Los ángeles no bailan en mi ventana.
De otro modo, las ventanas carecen de imágenes. Espero que los ángeles me traigan lo que pedí luego de los adioses.
Además de estrellas, fuertes, soberbias, una estrella amarilla. Al otro lado del mundo puedes abrir tu ventana y verla, yo ya converso con los adultos y me rio en cámara lenta de chistes que no entiendo.
Repito, junto, suelto, doblo tu nombre, lo guardo entre los dientes y se dispara con cada suspiro y cae por la paredes como un perfume que me aturde, luego ya no sé para a dónde voy.
Espero por los ángeles, sabrán que algún día he buscado más de lo que se es permitido y he separado los dedos, uno a uno, de mi palma para que se me caigan los besos de las mejillas, rastros latentes de tu boca y hasta de la brisa, sí, esa misma que ahora te despeina un poco.
Mira a tu izquierda, aún existen cometas amarillos.
Parece que de tanto inventarme paisajes ya no tengo hogar y mi hogar es donde se sitúan mis pies durante el crepúsculo, cuando baja más la temperatura y mi corazón se afiebra de ternura.
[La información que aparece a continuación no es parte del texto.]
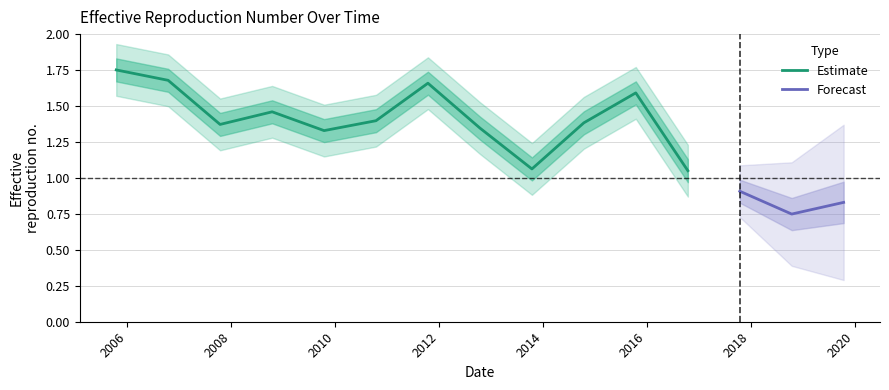

What is the difference between the maximum and minimum values?

1.0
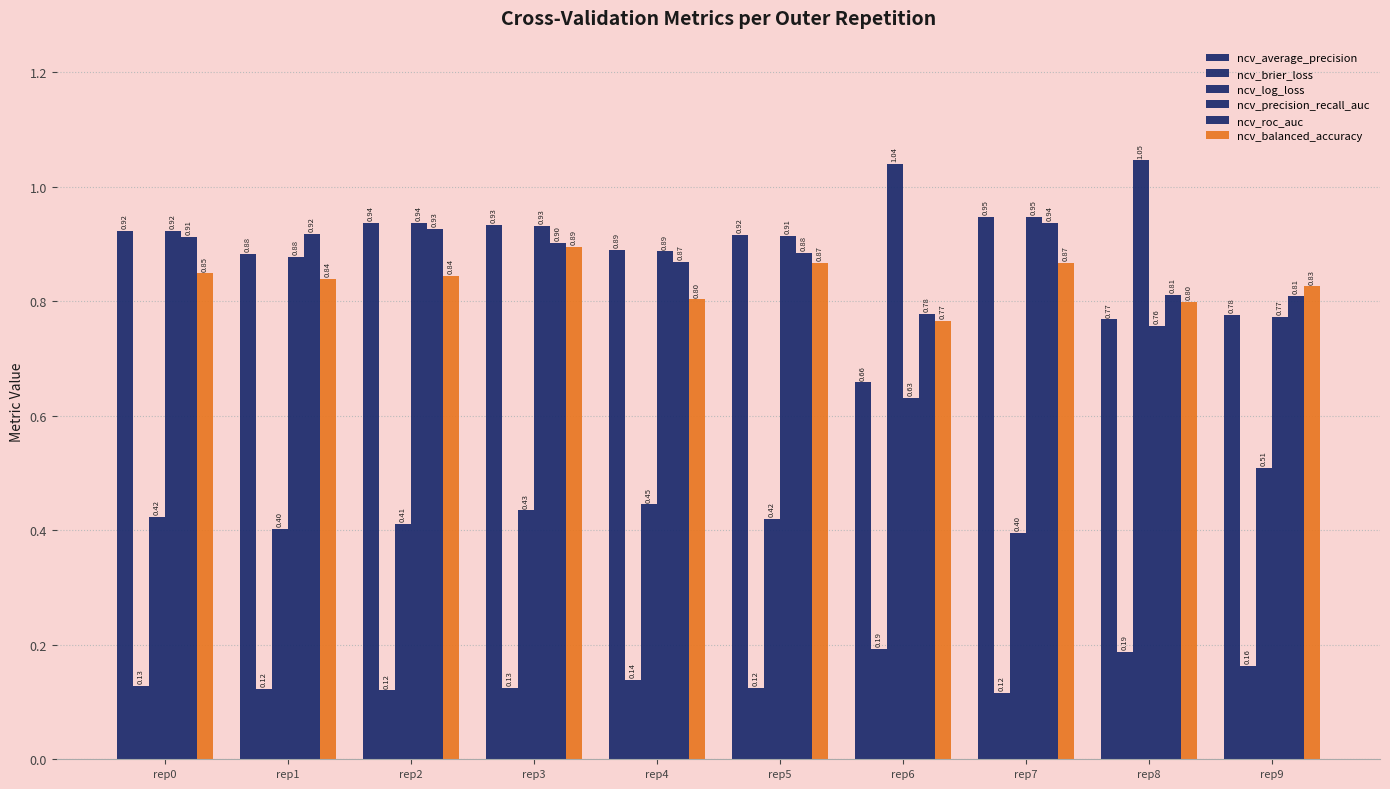

What is the difference between the ncv_log_loss values at rep4 and rep6?

0.6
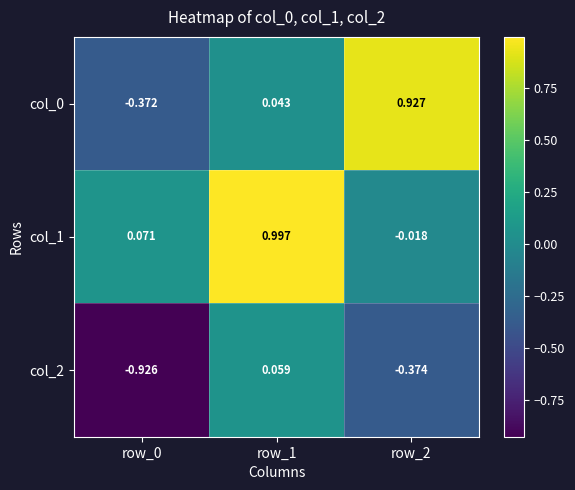

Is the value of col_2 at row_2 greater than the value of col_0 at row_1?

No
Podría perderme horas en ningún sitio.
Haciendo aviones de papel que fracasan en su empresa al metro y medio, pregúntandome por cosas que olvidaré en tres segundos después. Hasta mi sangre parece desaparecer y la línea del tiempo completo se separa porque debo cerrar los ojos para nadar en nubes misteriosas cada cierto tiempo.
Y mi cabeza parece que evoca golpes en la puerta, como el principio de un rayo que enceguece, que he esperado más veces de las que debía.